The idea is that the information that was collected is sent back to the public, and the public includes the attacker: many people can download this information, but they don’t have the decryption key, only the attacker does. So, the attacker, when he gets the information, can decrypt and get the login and password information; and for the others, because of their use of public-key cryptography, this encrypted information is useless.So, if the attacker is caught and he has the public file, many people got copy of this public file through the broadcast encryption and they downloaded it, but they can’t do anything with it. So, anything in the public record does not tell you who the attacker is. And as long as the distribution of the virus was successful and the broadcast back of the information was successful, only the attacker can take the information that it got back, put it on his own machine that is not connected to anything, and then get the login information. And this was the way to use public-key cryptography, plus these distribution channels and collection channels, to hide the attacker.
And only the attacker gets it: there is confidentiality to this attack because he’s the only one who can decrypt the information. Everybody else who gets the encrypted file cannot decrypt it. And as I said before, these broadcast channels have just been improved over time: botnets, mixnets and so on.
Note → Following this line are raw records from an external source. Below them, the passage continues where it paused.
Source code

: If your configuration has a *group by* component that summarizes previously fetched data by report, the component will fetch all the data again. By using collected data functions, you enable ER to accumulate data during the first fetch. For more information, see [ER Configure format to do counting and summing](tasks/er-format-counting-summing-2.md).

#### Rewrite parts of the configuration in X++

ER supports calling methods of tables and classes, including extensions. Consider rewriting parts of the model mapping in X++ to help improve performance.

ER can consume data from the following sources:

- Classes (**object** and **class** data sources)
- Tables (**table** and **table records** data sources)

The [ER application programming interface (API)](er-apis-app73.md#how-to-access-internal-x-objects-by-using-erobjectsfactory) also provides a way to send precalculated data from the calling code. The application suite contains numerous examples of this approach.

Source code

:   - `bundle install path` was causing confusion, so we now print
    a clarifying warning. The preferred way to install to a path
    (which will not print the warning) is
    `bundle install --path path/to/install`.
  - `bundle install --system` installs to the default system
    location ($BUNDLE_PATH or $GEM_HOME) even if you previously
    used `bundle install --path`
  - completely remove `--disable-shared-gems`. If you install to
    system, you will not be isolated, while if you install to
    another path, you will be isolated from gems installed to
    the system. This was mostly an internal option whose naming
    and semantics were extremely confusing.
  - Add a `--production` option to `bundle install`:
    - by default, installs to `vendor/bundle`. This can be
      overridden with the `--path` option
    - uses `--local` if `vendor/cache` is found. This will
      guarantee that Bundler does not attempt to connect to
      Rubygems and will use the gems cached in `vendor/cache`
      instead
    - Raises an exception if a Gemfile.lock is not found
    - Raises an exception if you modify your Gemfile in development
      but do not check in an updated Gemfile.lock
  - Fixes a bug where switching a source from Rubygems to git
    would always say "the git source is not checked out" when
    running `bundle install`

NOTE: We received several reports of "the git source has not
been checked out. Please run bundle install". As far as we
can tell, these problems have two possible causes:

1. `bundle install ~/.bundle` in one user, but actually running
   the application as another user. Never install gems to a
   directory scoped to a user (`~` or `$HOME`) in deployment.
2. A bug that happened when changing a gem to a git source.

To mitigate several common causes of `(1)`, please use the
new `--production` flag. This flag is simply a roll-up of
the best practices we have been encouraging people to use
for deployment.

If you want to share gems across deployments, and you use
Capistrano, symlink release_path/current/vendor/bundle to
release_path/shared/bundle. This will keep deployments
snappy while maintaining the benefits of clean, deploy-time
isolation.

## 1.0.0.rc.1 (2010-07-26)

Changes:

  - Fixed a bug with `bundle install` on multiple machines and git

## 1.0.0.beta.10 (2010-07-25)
But nobody, just by looking at the virus, looking at the trace, is able to see what was done. So, again, with the power of cryptography you can process the entire salary file, encrypt everything, but actually encrypt only the right thing without anybody knowing. Even if you have full trace of what was done, it’s possible to do with cryptography, with cryptographic techniques.
So, there is a way of stealing information without anybody in the world but the guy who wrote the virus, the thief, knowing what was stolen. I will not get into details here, it’s a little bit more complicated; but it’s possible.
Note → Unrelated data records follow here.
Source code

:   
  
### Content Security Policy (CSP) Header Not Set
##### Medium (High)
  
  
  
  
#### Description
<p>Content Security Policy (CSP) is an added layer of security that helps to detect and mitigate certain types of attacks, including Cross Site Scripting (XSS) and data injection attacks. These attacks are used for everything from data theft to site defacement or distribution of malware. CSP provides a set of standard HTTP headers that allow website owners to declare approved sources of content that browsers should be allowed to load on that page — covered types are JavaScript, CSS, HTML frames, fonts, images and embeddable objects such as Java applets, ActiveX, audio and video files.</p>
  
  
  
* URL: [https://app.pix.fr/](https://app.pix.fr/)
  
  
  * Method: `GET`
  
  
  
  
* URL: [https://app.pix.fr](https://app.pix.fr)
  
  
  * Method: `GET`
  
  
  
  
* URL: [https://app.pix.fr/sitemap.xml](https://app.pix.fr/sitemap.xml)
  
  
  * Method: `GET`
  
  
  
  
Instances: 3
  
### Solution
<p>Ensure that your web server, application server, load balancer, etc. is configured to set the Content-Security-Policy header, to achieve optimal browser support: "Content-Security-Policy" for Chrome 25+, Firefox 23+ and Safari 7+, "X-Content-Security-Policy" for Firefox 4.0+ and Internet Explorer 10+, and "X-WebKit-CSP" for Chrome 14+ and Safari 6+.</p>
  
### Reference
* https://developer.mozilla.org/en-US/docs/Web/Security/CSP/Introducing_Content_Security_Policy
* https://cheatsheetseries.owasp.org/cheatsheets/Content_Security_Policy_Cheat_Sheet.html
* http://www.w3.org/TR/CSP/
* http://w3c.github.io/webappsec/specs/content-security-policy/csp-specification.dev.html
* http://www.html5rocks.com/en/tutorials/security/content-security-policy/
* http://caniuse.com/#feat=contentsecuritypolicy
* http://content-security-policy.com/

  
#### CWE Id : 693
In open systems the entire system, with the Internet and with viruses, can be beyond our control; it’s not necessarily the one machine that you have control over. And then, with cryptovirology, this combination of public-key technology and viruses in these open systems, sometimes after the attack the only way to recover is by considering the attacker himself outside the system.
You have to take care of the example of the recovery where you need the attacker, or the fact that you don’t know what information was stolen, and only the attacker can tell you. So, we can’t do it on our own, and it doesn’t matter how much power you are going to put in it – you have to break the crypto in order to do it. Theoretically, of course, you can, but you have to break the crypto, so from the complexity or the power of crypto you cannot scrutinize the system; you need the attacker in order to scrutinize the system. And that’s the step that was shown here as a retrospective into those types of attacks.